Todos esses recursos visuais são usados ​​​​com moderação porque fica claro que o público deseja ver o rosto de Allen mais do que sua interface com os artefatos de um caso. Quando ela levar esse show para as arenas, será interessante ver como funciona com telas grandes transmitindo seu trabalho de atriz, presumivelmente. Mas foi um prazer vê-lo sem telas do tamanho do teatro em que Allen trabalhou como atriz de teatro em Londres. Seus momentos mais comoventes acontecem em “Relapse”, música que usa o refrão “Quero uma bebida / Quero um Valium” como uma espécie de talismã para tentar afastar essas tentações. O número termina com ela sentada de combinação e roupa de baixo em uma cama solitária, com lágrimas no rosto desamparado. Se ela chora de verdade ou trapaceia para se hidratar, não é o problema. É ver uma estrela pop ficar honestamente desolada diante de nossos olhos, com a sugestão de que destruir sua recuperação realmente pode ser uma questão de vida ou morte, por mais atrevidas que outras partes do show sejam.

É um espetáculo que também rende bons momentos cômicos, embora o piscar de olhos raramente fique muito amplo. O ponto alto nesse aspecto, como qualquer um pode imaginar apenas pelo título, é “Nonmonogamummy”, o retorno às suas raízes pop-ska, em que Allen mergulha de volta no mundo do namoro, a pedido do próprio marido, e acha isso menos do que satisfatório. Há toda uma dança de movimento de braço que ela faz no refrão que é como a versão da mulher mais velha da rotina “Hot 2 Go” de Chappell Roan; Allen faz um movimento de balanço de bebê ao articular a parte “múmia” do título, depois abre um pouco as pernas quando implora: “Só estou tentando ser aberta”. O alívio cômico é bom em um lugar como este.

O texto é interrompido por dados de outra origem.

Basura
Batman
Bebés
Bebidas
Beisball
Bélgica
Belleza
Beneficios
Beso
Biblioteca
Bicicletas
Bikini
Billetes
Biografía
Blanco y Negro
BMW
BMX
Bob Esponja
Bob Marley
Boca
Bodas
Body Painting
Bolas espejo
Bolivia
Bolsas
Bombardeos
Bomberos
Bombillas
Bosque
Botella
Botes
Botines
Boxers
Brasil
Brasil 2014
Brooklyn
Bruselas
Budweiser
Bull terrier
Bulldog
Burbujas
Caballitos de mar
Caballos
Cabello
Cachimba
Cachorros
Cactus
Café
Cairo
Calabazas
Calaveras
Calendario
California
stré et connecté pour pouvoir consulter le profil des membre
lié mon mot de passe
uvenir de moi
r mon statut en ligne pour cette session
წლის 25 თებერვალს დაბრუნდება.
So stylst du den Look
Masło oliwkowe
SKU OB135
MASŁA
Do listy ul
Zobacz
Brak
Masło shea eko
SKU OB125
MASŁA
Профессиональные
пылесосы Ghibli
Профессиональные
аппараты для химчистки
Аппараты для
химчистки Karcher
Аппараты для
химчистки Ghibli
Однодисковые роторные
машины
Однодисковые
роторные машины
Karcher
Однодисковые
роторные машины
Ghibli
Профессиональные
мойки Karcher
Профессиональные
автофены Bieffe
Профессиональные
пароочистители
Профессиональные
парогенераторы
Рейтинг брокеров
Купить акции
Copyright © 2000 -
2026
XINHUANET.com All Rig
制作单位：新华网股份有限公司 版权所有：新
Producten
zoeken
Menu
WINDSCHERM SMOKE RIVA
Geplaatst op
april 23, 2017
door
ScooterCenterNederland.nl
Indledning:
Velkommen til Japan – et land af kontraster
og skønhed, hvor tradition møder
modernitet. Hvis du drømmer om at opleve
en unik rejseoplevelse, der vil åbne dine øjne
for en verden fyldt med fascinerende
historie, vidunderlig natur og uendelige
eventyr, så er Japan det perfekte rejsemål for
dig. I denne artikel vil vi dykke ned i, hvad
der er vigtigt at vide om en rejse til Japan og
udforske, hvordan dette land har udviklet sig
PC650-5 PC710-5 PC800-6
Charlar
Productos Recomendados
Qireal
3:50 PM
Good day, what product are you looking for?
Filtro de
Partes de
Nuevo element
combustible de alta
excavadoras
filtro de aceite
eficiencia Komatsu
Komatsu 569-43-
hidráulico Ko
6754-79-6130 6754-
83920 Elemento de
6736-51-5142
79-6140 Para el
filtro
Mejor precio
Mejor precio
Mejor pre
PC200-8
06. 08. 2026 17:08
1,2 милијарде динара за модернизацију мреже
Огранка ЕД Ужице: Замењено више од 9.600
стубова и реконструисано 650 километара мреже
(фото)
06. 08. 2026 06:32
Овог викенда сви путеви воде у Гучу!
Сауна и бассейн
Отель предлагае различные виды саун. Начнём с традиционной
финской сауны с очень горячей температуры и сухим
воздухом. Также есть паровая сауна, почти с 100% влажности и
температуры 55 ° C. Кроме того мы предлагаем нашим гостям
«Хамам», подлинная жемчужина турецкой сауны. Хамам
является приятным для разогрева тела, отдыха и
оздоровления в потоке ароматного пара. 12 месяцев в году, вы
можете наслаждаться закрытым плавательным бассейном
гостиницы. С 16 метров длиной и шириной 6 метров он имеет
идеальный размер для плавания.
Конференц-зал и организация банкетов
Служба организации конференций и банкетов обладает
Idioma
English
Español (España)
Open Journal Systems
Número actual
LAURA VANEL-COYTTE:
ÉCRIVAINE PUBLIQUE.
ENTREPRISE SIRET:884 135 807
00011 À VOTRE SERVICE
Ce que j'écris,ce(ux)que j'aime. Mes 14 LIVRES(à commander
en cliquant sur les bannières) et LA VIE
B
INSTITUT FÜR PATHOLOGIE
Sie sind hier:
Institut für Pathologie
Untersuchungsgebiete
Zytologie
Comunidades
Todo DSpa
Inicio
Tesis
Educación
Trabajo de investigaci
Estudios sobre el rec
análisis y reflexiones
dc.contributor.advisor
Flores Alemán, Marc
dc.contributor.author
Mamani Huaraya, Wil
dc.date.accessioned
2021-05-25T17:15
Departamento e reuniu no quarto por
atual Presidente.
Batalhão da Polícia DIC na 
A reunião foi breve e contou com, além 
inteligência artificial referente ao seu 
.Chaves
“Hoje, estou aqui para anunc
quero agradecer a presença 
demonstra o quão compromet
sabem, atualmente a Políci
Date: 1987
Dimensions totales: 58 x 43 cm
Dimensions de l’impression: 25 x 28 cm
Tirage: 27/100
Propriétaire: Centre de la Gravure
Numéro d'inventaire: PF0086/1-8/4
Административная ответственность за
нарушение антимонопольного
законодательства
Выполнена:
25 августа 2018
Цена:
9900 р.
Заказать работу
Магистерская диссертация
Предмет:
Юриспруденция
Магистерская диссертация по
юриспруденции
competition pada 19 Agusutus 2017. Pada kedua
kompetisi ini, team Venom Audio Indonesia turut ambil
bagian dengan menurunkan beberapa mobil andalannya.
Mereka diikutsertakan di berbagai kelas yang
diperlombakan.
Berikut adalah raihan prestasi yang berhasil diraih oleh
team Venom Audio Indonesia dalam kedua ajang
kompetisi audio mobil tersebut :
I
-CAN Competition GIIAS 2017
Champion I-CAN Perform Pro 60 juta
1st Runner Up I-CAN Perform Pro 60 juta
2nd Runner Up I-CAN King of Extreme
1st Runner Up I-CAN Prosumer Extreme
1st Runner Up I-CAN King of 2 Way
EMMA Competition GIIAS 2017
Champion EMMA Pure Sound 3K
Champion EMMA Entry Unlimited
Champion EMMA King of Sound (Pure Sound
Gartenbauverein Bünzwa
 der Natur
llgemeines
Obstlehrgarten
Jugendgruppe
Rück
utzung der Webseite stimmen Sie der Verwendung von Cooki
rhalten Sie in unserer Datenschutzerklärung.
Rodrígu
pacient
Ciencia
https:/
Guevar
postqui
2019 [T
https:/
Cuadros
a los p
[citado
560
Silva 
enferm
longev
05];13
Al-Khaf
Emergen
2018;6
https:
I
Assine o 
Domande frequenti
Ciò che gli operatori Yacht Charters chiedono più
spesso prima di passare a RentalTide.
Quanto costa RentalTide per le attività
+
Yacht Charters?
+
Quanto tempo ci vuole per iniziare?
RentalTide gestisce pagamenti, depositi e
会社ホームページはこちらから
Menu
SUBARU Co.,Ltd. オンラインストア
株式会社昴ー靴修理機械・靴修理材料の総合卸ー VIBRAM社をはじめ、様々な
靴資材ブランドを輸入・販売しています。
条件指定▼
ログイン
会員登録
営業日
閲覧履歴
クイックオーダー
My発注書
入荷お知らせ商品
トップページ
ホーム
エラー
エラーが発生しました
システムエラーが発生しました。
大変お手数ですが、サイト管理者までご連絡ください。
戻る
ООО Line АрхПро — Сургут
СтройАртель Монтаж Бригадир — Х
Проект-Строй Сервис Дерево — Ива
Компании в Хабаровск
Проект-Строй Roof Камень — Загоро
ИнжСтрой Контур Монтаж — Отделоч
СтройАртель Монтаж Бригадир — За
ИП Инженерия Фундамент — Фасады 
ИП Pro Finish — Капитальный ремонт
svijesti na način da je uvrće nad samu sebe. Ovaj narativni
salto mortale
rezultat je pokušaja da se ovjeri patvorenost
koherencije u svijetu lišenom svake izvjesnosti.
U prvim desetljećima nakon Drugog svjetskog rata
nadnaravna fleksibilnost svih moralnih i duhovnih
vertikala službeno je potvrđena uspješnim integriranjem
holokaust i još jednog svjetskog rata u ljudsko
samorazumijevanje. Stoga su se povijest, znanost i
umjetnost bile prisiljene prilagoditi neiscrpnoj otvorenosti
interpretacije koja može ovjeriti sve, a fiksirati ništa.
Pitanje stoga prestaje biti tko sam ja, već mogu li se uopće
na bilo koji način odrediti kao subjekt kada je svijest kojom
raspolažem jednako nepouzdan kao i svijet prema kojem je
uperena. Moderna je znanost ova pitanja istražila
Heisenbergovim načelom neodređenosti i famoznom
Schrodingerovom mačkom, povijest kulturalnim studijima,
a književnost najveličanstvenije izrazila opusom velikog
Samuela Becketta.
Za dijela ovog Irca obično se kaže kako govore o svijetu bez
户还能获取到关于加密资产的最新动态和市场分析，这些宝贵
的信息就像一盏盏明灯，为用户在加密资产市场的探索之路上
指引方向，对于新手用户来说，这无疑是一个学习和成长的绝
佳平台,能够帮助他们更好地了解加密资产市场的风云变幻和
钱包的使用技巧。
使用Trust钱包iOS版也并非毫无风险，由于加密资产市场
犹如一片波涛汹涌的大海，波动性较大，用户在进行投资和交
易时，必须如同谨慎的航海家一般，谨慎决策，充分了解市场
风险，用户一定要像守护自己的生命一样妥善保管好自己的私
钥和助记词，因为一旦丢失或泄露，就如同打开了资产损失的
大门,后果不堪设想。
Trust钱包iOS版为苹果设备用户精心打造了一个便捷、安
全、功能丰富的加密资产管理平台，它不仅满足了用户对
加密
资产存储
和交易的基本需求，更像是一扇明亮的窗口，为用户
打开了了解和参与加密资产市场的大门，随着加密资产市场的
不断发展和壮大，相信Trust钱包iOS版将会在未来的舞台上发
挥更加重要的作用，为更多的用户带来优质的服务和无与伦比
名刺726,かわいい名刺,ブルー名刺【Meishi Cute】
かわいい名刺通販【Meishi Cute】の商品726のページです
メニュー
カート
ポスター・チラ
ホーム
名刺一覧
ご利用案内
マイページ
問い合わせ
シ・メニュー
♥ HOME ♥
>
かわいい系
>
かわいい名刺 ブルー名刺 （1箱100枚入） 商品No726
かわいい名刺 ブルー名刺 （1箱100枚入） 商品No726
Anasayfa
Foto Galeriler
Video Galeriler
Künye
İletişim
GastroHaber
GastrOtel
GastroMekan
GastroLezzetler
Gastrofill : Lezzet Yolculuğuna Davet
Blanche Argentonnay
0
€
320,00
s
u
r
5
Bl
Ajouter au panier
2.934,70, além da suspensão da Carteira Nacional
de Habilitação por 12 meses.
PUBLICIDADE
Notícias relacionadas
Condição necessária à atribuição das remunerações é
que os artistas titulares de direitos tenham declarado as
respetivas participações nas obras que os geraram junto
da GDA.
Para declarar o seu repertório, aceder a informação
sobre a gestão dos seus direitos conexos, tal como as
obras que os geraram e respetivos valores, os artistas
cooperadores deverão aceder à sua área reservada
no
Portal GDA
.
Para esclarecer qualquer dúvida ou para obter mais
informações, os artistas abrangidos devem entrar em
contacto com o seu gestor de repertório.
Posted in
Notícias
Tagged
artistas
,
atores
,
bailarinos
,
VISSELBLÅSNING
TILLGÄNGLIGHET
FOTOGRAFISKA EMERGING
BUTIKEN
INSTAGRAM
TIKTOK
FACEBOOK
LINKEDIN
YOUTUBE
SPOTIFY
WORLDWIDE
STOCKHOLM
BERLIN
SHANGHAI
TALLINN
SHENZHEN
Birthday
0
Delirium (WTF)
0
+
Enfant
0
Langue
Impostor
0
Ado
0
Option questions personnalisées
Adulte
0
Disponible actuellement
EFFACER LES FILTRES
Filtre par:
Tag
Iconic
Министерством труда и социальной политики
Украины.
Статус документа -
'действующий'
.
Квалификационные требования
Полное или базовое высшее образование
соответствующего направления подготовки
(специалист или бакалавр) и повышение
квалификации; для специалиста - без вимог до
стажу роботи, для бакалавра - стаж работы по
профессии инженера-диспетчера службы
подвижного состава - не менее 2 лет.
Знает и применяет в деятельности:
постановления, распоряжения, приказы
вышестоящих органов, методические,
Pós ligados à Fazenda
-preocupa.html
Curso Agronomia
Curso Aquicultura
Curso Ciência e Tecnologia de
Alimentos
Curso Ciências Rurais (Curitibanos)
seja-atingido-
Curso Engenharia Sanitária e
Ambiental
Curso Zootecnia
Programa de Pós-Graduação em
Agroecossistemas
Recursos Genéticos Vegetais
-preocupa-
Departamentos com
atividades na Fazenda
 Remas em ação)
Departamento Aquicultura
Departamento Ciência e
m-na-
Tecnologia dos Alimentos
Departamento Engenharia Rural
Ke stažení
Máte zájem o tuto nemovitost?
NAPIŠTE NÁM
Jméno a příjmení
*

Mas talvez a imagem mais memorável de uma noite no teatro com Allen não seja nenhum daqueles momentos especialmente dramáticos ou engraçados. É a visão dela perto do final do show, vestida com o que parece ser um vestido marrom-chocolate brilhante, encostada em um poste em sua casa falsa, parecendo sensual até que ela gradualmente começa a afundar em um agachamento resignado. A tentação de simplesmente desistir não poderia ser visualizada de forma mais sutil ou melhor.

Lily Allen no Orpheum em Los Angeles, 25 de abril de 2026

Chris Willman/Variedade

Existem alguns paradoxos em um show como este. Para começar, como é que um concerto tão compacto parece uma refeição tão completa? Como podemos estar tão saciados que estamos felizes por não haver bis? O fato é que “West End Girl” é uma experiência tão rica, gravada ou ao vivo, que ouvir “Smile” depois não seria apenas dourar o lírio; seria uma queda. Talvez quando Allen voltar neste outono e estiver tocando no Madison Square Garden ou no Kia Forum, ela será pressionada a amenizar um pouco as coisas para o público maior, o que pode trazer um conjunto diferente de expectativas. Mas espero que ela continue a tratá-lo como a tragicomédia musical singular que é. A cabeça dela é um lugar agradável para se visitar e você meio que quer morar lá – e lá sozinho – pois cada minuto ela pode nos convencer de que entramos em seu desiludido santuário interior. “Eu odeio isso aqui”, ela continua reiterando em “Dallas Major”, sua saudação à banalidade da vida em boates… e quanto mais ela lamenta o quanto ela não está gostando do que está passando, mais não podemos deixar de amar isso.

Os shows de Lily Allen nos EUA recomeçam em 3 de setembro no Madison Square Garden, em Nova York. Veja o itinerário aqui.